Hace algunas entradas hablaba de las nuevas fronteras de la hijaputez. Hoy le toca el turno a ese elemento que, como bien señaló Einstein, no conoce el límite: la estupidez humana.
No sé si se trata de una broma poco simpática o de el irreductible empeño de la humanidad por ir minando mi confianza en ella a diario. Como las hojas de noviembre de los países que disfrutan de las cuatro estaciones se van callendo mis últimos vestigios de esperanza en el animal más bestia de la tierra: el ser humano.
La deleznable criatura que me exprime odio a chorros el día de hoy, por aquello de especificar, se llama Bernann McKunney y es una gringa de Californoa de edad no especificada y coeficiente intelectual equiparable al de un ladrillo.

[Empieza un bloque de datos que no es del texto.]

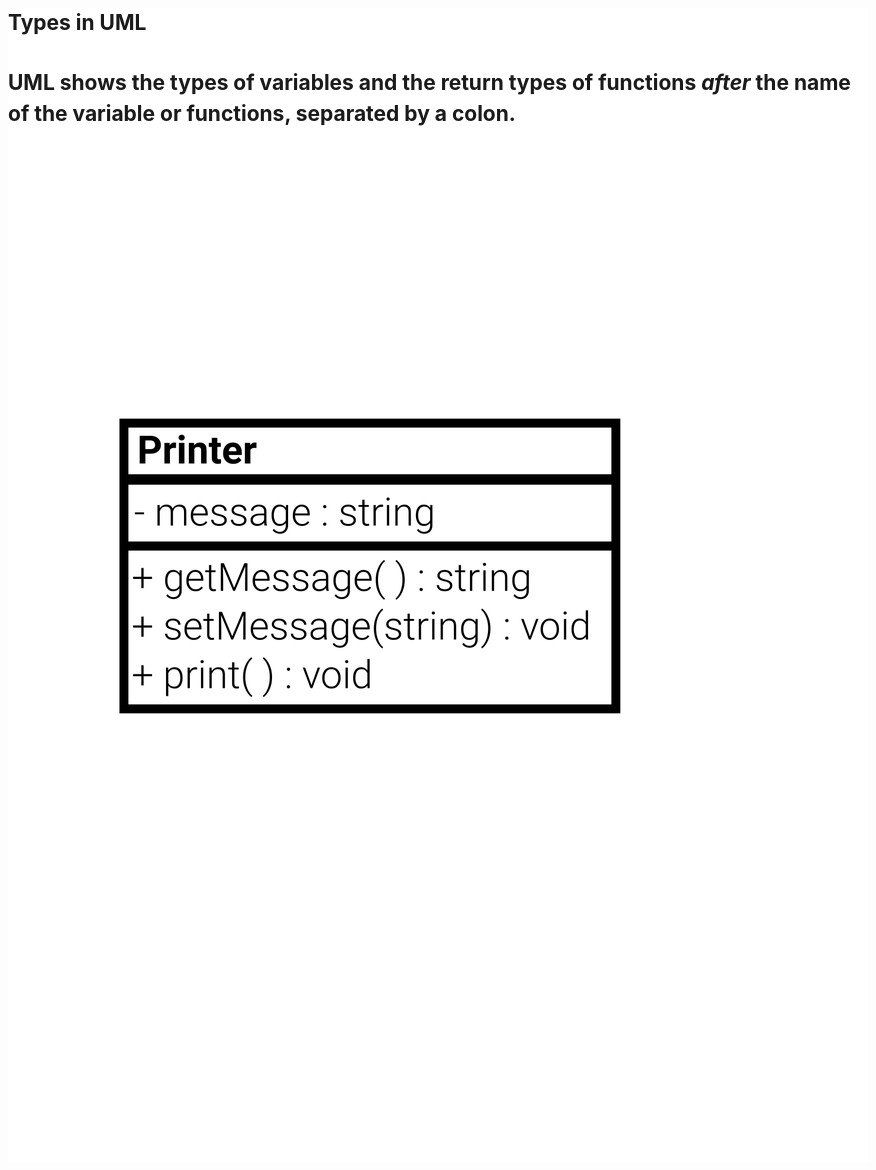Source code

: ## Types in UML
UML shows the types of variables and the return types of functions *after* the name of the variable or functions, separated by a colon.
![](./res/UML-types.svg)
---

Esta dama (el tintero se desborda de oprobios) se ha convertido en la primera persona que clona su perro de manera comercial y le pagó 150,000 dólares a la compañía surcorena RNL bio para que clonara a su difunto Booger. Además, la Universidad Nacional de Seúl se prestó para ridiculez. No sé si me encabrona más la mujer o los académicos que asintieron sobándose el bolsillo.
Empecemos. ¿Qúe mujer respetable e inteligente le pone a un pobre can Moco?¿No se puede comprar otro perro y donar todo ese dinero que le sobra a causas benéficas más importantes?¿Por qué no puede ser increíblemente dolorosa la estupidez?¿Por qué esta tipa no está ingresada en un hospital psiquiátrico?¿Cuán culpable me debo sentir por desear que el moco nuevo se la coma viva?
Nada. Yo sigo advirtiendo al público en general: se acerca el apocalípsis tecnológico.